In many algorithms, e.g, nonlinear equation solving, f(x) = 0, an estimate of a derivative f'(x) is all that's required for use in something like Newton's method since you only need to go in the "general direction" of the answer.
However, in this case, the derivative is a primary part of the (ODE) equation you're solving - get the derivative wrong, and you'll just get the wrong answer; it's like trying to solve f(x) = 0 with only an approximation for f(x).
As another answer has suggested, if you set up your ODE as applied f(x) + g(x) where g(x) is an error term, you should be able to relate errors in your derivatives to errors in your inputs.
Having thought about this some more, it occurred to me that interval arithmetic is probably key. My derivs function basically returns intervals. An integrator using interval arithmetic would maintain x's as intervals. All I'm interested in is obtaining a sufficiently small error bound on the xs at a final t. An obvious approach would be to iteratively re-integrate, improving the quality of the sample introducing the most error each iteration until we finally get a result with acceptable bounds (although that sounds like it could be a "cure worse than the disease" with regards to overall efficiency). I suspect adaptive step size control could fit in nicely in such a scheme, with step size chosen to keep the "implicit" discretization error comparable with the "explicit error" ie the interval range).

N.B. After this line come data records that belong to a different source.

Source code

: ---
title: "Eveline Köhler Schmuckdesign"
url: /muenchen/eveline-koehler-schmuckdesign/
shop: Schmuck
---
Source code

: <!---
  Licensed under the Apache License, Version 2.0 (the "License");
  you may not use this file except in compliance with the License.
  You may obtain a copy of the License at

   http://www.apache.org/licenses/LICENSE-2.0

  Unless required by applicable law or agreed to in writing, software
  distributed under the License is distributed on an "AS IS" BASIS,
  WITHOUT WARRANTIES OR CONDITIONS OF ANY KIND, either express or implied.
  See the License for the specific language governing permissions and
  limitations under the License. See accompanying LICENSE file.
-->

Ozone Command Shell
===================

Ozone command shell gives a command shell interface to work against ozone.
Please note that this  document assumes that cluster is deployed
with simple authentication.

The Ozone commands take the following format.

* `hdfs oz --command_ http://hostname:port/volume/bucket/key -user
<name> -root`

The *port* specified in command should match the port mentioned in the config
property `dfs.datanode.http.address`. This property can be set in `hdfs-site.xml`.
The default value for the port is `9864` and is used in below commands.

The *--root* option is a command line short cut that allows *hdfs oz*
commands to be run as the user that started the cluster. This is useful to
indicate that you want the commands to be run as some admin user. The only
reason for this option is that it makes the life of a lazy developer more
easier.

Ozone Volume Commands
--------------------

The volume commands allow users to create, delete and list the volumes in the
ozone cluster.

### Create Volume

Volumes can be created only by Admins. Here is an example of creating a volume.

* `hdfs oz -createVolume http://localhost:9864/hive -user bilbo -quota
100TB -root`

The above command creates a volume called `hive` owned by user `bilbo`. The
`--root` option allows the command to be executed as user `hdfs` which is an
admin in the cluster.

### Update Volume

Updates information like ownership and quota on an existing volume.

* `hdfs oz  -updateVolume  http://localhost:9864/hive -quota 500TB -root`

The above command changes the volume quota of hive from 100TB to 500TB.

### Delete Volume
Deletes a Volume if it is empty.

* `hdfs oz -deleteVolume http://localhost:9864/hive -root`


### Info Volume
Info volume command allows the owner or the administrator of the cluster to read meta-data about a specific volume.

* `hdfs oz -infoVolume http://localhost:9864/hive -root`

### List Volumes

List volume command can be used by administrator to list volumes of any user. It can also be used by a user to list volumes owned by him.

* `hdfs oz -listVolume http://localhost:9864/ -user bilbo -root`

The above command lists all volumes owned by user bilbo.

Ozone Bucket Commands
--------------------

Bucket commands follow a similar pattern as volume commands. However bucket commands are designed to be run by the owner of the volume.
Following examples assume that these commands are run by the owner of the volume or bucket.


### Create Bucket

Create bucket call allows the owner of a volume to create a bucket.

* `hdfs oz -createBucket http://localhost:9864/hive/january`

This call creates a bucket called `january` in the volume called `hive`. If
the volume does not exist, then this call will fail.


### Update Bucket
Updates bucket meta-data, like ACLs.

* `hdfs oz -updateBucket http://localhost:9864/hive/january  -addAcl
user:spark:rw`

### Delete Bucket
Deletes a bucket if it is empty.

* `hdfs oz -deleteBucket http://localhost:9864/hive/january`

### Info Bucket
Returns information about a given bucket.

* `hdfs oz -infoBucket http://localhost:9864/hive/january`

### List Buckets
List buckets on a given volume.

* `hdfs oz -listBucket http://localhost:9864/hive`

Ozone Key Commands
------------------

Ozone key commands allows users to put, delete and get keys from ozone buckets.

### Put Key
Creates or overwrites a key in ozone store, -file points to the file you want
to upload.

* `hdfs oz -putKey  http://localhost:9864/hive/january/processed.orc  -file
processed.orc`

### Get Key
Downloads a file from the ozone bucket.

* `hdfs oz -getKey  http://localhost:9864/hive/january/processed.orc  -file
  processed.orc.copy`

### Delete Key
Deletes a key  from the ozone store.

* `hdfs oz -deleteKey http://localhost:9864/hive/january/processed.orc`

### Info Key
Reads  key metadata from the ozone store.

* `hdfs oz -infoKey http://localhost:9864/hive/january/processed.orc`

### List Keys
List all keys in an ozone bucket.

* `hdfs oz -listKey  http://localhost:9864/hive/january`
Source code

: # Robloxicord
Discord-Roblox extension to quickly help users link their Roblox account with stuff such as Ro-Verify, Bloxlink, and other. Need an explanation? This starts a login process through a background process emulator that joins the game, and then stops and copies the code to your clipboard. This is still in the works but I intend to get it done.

Anyway, googling "ode solver interval arithmetic" or just "interval ode" turns up a load of interesting new and relevant stuff (VNODE and its references in particular).
If you have a stiff system, you will be using some form of implicit method in which case the derivatives are only used within the Newton iteration. Using an approximate Jacobian will cost you strict quadratic convergence on the Newton iterations, but that is often acceptable. Alternatively (mostly if the system is large) you can use a Jacobian-free Newton-Krylov method to solve the stages, in which case your approximate Jacobian becomes merely a preconditioner and you retain quadratic convergence in the Newton iteration.
Have you looked into using odeset? It allows you to set options for an ODE solver, then you pass the options structure as the fourth argument to whichever solver you call. The error control properties (RelTol, AbsTol, NormControl) may be of most interest to you. Not sure if this is exactly the sort of help you need, but it's the best suggestion I could come up with, having last used the MATLAB ODE functions years ago.
In addition: For the user-defined derivative function, could you just hard-code tolerances into the computation of the derivatives, or do you really need error limits to be passed from the solver?
Not sure I'm contributing much, but in the pharma modeling world, we use LSODE, DVERK, and DGPADM. DVERK is a nice fast simple order 5/6 Runge-Kutta solver. DGPADM is a good matrix-exponent solver. If your ODEs are linear, matrix exponent is best by far. But your problem is a little different.
BTW, the T argument is only in there for generality. I've never seen an actual system that depended on T.
You may be breaking into new theoretical territory. Good luck!
Added: If you're doing orbital simulations, seems to me I heard of special methods used for that, based on conic-section curves.
Check into a finite element method with linear basis functions and midpoint quadrature. Solving the following ODE requires only one evaluation each of f(x), k(x), and b(x) per element:
-k(x)u''(x) + b(x)u'(x) = f(x)
The answer will have pointwise error proportional to the error in your evaluations.
If you need smoother results, you can use quadratic basis functions with 2 evaluation of each of the above functions per element.